Marcel Brun sur la "Flipped Classroom"

Je me suis un peu fait violence pour écouter cette vidéo jusqu'au bout. Eh bien oui, pour qui travaille dans les technologies de l'apprentissage depuis au-delà de 12 années, sans vouloir jouer au finaud, il n'y a rien là de très nouveau ni révélateur. Mais il faut parfois chercher à écouter de manière différente et à dégager un point de vue au départ des bribes qui nous parlent, et c'est ce que j'ai essayé de faire pour cette activité #CLOM-REL_5M1A2.

La pédagogie inversée se résume donc à inciter l'apprenant, par le biais d'activités diverses, engageantes et interactives, à consulter lui-même et en avance de la leçon le matériel qui sera discuté avec l'enseignant et les autres élèves durant la période de cours. J'ai toujours cru farouchement à cette idée et j'adhère à sa version réseautée dans Internet, le connectivisme, alors bravo: que l'enseignant utilise au mieux le temps qui lui est imparti pour engager les élèves, répondre à leurs questions, cheminer avec eux, etc.

Vidéo sur Khan Academy - FR
Géométrie, Cercles
Qui plus est, Marcel Brun apporte plusieurs points intéressants, comme l'idée de varier l'approche (progresser vers la pédagogie inversée et utiliser diverses méthodes de livraison plutôt que, par exemple, de toujours demander de regarder des vidéos, puis de faire des exercices avant la rencontre en classe). Autre bon point, la valeur limitée du logiciel de présentation genre PowerPoint si l'enseignant est pour livrer tout le contenu plutôt que de faire appel à la découverte guidée et à d'autres méthodes plus engageantes.

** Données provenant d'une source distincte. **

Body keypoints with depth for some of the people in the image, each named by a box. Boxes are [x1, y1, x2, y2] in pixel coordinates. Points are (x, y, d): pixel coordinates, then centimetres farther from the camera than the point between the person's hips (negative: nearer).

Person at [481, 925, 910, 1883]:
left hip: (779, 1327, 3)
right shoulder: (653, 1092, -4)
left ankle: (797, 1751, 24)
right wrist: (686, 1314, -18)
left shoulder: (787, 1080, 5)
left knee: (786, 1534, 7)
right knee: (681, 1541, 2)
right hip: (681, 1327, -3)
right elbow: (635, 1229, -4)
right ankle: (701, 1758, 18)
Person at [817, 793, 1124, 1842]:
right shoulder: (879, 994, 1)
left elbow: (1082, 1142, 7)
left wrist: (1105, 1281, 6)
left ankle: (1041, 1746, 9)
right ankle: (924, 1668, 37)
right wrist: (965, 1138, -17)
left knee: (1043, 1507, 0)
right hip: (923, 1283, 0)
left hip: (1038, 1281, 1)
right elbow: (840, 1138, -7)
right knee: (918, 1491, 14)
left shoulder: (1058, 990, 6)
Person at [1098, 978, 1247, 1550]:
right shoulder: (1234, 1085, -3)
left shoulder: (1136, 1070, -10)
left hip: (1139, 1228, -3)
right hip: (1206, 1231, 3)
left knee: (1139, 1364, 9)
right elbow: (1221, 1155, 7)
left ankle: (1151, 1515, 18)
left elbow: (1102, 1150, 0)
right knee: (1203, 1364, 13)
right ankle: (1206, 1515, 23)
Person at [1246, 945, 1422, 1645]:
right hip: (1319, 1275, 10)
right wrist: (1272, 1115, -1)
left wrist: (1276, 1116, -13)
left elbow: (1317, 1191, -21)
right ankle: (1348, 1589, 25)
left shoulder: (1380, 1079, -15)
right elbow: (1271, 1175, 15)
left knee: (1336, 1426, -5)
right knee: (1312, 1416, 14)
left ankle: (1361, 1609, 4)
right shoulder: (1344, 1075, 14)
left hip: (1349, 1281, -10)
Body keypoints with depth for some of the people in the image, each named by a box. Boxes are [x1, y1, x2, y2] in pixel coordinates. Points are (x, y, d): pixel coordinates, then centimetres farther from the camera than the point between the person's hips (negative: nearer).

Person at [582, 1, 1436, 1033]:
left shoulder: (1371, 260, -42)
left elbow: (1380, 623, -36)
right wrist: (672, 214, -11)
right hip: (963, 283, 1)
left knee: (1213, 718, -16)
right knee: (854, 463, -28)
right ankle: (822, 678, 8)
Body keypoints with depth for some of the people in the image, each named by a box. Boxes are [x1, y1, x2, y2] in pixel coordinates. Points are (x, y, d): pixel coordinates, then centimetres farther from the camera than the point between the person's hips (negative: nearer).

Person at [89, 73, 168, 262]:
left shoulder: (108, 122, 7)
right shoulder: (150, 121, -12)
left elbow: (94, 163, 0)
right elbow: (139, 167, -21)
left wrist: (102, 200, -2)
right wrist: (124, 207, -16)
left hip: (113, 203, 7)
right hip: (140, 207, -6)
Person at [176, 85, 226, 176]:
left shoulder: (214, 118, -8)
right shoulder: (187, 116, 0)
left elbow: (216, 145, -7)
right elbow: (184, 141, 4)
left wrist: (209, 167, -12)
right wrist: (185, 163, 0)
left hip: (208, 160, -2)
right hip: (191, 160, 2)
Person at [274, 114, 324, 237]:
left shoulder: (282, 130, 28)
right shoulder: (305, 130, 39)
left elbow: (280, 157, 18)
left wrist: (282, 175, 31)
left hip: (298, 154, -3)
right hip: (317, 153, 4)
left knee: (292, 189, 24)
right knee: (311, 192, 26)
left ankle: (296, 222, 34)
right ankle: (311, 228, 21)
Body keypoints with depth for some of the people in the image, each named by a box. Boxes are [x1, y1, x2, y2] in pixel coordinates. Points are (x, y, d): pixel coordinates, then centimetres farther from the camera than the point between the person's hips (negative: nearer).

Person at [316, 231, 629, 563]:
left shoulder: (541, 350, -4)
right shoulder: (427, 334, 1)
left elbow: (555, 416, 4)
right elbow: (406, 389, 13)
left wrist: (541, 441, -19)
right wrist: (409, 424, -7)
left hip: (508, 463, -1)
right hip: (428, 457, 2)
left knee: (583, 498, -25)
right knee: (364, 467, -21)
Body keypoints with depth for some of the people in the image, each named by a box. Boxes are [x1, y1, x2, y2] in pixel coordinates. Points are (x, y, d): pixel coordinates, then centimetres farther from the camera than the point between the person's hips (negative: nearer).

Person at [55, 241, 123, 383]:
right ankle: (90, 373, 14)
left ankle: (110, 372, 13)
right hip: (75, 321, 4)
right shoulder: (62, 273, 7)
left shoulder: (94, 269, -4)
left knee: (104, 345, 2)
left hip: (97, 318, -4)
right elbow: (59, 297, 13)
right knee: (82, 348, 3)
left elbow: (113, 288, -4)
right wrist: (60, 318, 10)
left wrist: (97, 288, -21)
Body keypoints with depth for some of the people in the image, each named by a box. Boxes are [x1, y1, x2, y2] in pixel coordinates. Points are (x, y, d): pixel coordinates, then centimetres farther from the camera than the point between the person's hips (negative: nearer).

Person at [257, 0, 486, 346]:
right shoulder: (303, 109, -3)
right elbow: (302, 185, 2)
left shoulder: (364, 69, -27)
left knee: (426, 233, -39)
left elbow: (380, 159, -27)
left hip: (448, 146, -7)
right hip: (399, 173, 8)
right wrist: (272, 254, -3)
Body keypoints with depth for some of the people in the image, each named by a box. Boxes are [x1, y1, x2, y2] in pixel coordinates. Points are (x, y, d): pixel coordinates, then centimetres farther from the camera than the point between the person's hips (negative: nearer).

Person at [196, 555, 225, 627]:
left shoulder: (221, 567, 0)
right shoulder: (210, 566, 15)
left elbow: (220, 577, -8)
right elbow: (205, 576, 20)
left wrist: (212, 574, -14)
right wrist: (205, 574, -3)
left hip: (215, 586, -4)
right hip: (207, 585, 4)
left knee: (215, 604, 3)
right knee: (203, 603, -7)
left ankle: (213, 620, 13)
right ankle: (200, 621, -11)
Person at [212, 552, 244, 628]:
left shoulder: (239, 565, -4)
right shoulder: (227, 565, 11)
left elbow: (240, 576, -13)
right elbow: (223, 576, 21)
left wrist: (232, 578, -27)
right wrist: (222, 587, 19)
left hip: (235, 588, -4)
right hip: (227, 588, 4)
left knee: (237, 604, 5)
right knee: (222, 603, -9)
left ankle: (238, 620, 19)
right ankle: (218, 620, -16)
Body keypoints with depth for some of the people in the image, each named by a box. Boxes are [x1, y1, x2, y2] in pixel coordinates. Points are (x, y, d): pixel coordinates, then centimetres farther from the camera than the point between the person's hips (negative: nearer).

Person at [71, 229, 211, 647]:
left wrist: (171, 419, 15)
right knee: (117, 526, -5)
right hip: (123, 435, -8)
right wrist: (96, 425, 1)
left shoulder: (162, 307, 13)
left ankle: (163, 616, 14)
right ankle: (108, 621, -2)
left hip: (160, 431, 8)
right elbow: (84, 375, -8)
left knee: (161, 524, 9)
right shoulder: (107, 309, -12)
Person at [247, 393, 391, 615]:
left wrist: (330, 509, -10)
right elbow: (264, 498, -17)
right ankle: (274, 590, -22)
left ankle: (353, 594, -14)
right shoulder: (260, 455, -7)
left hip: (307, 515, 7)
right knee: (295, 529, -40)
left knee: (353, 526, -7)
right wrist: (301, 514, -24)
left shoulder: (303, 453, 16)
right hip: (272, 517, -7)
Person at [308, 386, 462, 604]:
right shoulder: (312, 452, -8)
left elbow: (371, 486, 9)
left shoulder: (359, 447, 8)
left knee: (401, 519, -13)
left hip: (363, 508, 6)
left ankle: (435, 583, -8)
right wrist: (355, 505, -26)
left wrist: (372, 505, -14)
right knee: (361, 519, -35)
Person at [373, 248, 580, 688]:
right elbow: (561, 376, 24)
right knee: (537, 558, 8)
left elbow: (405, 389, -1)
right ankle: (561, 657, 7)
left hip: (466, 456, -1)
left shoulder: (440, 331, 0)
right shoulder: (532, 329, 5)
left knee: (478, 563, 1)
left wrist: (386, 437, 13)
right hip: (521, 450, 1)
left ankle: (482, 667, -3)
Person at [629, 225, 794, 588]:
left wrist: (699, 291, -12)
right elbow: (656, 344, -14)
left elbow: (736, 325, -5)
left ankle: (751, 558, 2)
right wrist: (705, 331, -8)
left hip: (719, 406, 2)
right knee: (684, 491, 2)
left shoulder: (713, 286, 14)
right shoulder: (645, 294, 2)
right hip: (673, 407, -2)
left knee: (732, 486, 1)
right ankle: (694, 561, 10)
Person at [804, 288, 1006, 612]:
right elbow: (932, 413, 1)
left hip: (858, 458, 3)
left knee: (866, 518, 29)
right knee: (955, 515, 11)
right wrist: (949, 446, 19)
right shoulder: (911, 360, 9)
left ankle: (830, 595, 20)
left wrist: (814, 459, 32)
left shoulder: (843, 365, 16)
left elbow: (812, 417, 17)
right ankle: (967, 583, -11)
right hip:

Je me suis par ailleurs souvenu, à regarder cette vidéo, d'une rencontre avec une enseignante de l'École Odyssée, ici à Moncton en février 2013 à l'occasion d'un atelier sur les REL organisé par l'OIF. Cette dernière, passionnée et novatrice, nous expliquait comment elle utilisait la vidéo pour faire de la pédagogie inversée. Ce qui m'avait davantage marqué dans son explication était l'idée d'enregistrer une seule et excellente prestation, bien organisée, bien livrée plutôt que de s'astreindre à répéter la même chose pour trois classes en une journée, sachant très bien que la qualité de la livraison diminue à mesure qu'avance la journée, que s'épivarde l'attention des élèves et que se multiplient les distractions. Donc réduire la répétition et le gaspille d'énergie pour s'employer à utiliser son temps de manière efficace. Un argument solide toujours aussi valable.

Mais terminons avec une objection à laquelle s'attaque avec raison M. Brun, et c'est l'idée que bien sûr voilà donc une excellente théorie, mais qu'en pratique les élèves et étudiants ne demandent pas mieux que de venir s'assoir pour se "faire remplir" le crâne et qu'ils ne finissent jamais justement par prendre le temps de faire les démarches et exercices prescrits pour qu'ait lieu l'échange espéré et le co-apprentissage. Comment rompre ce cycle? M. Brun raconte l'histoire d'un enseignant précurseur qui justement pratiquait sa conviction en n'enseignant qu'en réaction à ce que les élèves lui apportaient de la matière. Donc une entente tacite avec eux, lorsqu'ils comprennent qu'effectivement, la méthode n'est pas didactique de bas en haut, mais bel et bien dynamique de pairs à pairs. Pour justement
Arrêter de transmettre, tout est transmis!